--- Task directions ---
Filter the records below, keeping only lines with the string "controller".

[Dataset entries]
####################

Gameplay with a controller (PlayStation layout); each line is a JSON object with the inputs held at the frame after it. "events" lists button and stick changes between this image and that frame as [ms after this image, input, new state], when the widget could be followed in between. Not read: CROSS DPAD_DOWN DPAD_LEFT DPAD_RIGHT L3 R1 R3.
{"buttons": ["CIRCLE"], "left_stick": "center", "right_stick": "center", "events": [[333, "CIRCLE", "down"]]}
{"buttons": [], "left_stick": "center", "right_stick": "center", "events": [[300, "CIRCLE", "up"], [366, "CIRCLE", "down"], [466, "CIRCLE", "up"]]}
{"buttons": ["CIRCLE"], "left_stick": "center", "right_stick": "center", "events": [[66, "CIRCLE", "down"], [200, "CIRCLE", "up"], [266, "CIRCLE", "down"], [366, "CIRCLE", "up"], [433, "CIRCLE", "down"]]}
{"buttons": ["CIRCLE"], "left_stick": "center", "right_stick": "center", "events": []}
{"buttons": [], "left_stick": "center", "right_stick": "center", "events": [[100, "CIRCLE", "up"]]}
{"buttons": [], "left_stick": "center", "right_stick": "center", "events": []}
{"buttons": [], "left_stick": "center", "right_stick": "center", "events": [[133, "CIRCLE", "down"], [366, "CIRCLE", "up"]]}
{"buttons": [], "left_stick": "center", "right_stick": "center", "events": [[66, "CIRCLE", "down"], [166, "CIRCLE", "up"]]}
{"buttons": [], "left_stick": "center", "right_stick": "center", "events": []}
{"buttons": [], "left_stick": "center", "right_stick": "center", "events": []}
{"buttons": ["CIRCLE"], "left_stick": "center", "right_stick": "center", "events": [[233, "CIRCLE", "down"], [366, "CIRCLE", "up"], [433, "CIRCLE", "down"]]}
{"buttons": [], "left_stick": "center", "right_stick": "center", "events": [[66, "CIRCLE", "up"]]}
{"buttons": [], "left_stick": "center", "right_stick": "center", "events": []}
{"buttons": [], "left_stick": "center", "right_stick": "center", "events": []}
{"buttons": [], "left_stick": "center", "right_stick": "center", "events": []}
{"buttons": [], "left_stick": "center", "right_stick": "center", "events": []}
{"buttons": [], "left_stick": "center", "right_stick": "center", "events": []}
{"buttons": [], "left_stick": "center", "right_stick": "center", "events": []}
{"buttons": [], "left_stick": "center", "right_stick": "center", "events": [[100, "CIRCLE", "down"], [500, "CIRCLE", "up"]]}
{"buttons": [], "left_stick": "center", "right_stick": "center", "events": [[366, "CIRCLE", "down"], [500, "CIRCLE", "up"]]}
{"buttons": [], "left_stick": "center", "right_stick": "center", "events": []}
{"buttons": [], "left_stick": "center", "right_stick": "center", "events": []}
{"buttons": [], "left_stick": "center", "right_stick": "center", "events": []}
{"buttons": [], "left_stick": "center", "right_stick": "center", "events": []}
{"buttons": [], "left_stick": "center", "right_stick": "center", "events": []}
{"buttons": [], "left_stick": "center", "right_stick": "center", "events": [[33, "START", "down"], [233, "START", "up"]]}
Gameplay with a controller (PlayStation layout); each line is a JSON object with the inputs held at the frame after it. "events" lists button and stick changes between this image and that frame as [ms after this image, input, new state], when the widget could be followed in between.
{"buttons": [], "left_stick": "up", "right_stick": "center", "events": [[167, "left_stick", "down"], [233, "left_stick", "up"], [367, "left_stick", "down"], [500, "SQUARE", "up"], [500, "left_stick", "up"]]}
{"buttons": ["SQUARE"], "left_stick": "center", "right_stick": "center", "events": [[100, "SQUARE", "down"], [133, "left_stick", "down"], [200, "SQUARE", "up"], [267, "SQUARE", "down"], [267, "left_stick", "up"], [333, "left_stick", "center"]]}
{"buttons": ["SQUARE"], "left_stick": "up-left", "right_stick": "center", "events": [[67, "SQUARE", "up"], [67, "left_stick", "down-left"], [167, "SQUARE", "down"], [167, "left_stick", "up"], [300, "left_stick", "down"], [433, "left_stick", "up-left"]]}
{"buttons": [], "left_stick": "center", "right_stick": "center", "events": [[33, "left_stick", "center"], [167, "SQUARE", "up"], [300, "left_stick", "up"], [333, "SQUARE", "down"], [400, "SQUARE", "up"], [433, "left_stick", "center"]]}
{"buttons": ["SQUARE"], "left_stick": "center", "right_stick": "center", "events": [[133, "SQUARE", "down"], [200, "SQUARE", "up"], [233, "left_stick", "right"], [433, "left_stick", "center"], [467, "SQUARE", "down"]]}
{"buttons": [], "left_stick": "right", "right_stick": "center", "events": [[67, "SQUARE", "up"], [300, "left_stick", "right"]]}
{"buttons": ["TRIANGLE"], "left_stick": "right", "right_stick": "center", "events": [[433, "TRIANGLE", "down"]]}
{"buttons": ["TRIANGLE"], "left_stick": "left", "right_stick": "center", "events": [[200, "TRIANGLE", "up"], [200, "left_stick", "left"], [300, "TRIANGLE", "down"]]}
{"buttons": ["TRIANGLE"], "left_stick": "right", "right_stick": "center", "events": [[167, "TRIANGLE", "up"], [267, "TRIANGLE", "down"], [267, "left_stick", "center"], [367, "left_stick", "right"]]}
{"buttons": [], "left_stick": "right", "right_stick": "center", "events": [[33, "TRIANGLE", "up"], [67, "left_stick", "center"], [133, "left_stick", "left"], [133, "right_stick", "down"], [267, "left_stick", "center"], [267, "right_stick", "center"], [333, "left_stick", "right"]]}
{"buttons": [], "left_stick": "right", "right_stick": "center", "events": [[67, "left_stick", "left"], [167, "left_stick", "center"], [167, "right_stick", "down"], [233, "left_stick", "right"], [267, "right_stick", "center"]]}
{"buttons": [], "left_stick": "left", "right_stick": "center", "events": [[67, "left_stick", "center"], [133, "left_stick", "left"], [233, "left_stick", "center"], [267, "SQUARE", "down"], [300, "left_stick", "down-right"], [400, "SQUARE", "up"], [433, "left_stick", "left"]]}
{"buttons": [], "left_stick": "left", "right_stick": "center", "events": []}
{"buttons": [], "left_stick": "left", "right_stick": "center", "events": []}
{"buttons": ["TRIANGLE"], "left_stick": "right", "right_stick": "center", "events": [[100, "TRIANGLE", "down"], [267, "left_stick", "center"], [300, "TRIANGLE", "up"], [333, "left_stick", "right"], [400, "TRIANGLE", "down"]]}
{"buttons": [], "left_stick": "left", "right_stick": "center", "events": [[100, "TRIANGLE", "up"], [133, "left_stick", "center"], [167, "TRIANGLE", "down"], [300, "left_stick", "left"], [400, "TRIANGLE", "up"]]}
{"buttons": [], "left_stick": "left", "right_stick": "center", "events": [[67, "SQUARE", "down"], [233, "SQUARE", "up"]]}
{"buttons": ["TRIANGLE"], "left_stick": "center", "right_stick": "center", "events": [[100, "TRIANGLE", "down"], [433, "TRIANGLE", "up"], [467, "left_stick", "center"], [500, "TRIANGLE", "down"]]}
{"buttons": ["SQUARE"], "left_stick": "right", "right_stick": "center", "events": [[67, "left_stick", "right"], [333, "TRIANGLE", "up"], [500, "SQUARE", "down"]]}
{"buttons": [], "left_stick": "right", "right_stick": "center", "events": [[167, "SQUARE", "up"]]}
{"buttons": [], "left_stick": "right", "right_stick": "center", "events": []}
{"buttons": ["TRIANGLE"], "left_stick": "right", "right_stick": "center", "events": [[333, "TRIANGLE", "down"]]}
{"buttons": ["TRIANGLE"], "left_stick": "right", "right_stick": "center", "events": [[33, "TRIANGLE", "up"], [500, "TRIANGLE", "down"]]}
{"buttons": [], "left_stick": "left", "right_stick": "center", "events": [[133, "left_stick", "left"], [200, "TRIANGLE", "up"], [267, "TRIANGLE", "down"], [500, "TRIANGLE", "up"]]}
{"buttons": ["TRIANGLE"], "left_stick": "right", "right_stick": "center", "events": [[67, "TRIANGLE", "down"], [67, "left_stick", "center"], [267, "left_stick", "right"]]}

####################

--- Reply ---
Gameplay with a controller (PlayStation layout); each line is a JSON object with the inputs held at the frame after it. "events" lists button and stick changes between this image and that frame as [ms after this image, input, new state], when the widget could be followed in between. Not read: CROSS DPAD_DOWN DPAD_LEFT DPAD_RIGHT L3 R1 R3.
Gameplay with a controller (PlayStation layout); each line is a JSON object with the inputs held at the frame after it. "events" lists button and stick changes between this image and that frame as [ms after this image, input, new state], when the widget could be followed in between.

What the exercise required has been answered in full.